#### [Task prompt]
Copy every line of the data below without changing anything.

Recorded data
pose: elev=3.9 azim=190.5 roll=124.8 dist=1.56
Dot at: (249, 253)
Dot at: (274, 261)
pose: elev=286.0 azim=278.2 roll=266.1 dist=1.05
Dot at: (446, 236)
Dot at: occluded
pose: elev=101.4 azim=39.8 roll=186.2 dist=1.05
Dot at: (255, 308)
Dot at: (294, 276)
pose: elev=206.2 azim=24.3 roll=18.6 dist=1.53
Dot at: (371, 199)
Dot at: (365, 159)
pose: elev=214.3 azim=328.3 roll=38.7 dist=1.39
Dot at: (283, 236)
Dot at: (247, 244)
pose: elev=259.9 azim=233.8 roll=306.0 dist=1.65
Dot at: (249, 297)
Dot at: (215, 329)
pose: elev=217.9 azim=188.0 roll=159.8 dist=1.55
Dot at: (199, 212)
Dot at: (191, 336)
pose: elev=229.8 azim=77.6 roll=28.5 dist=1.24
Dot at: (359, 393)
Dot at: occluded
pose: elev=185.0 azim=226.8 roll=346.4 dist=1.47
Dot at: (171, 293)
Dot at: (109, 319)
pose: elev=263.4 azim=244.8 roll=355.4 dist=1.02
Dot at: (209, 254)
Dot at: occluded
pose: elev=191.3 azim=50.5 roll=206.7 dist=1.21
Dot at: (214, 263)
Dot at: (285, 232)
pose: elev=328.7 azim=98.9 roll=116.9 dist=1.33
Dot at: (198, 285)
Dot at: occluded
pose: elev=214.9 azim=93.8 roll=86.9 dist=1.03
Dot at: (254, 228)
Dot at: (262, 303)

#### [Written solution]
pose: elev=3.9 azim=190.5 roll=124.8 dist=1.56
Dot at: (249, 253)
Dot at: (274, 261)
pose: elev=286.0 azim=278.2 roll=266.1 dist=1.05
Dot at: (446, 236)
Dot at: occluded
pose: elev=101.4 azim=39.8 roll=186.2 dist=1.05
Dot at: (255, 308)
Dot at: (294, 276)
pose: elev=206.2 azim=24.3 roll=18.6 dist=1.53
Dot at: (371, 199)
Dot at: (365, 159)
pose: elev=214.3 azim=328.3 roll=38.7 dist=1.39
Dot at: (283, 236)
Dot at: (247, 244)
pose: elev=259.9 azim=233.8 roll=306.0 dist=1.65
Dot at: (249, 297)
Dot at: (215, 329)
pose: elev=217.9 azim=188.0 roll=159.8 dist=1.55
Dot at: (199, 212)
Dot at: (191, 336)
pose: elev=229.8 azim=77.6 roll=28.5 dist=1.24
Dot at: (359, 393)
Dot at: occluded
pose: elev=185.0 azim=226.8 roll=346.4 dist=1.47
Dot at: (171, 293)
Dot at: (109, 319)
pose: elev=263.4 azim=244.8 roll=355.4 dist=1.02
Dot at: (209, 254)
Dot at: occluded
pose: elev=191.3 azim=50.5 roll=206.7 dist=1.21
Dot at: (214, 263)
Dot at: (285, 232)
pose: elev=328.7 azim=98.9 roll=116.9 dist=1.33
Dot at: (198, 285)
Dot at: occluded
pose: elev=214.9 azim=93.8 roll=86.9 dist=1.03
Dot at: (254, 228)
Dot at: (262, 303)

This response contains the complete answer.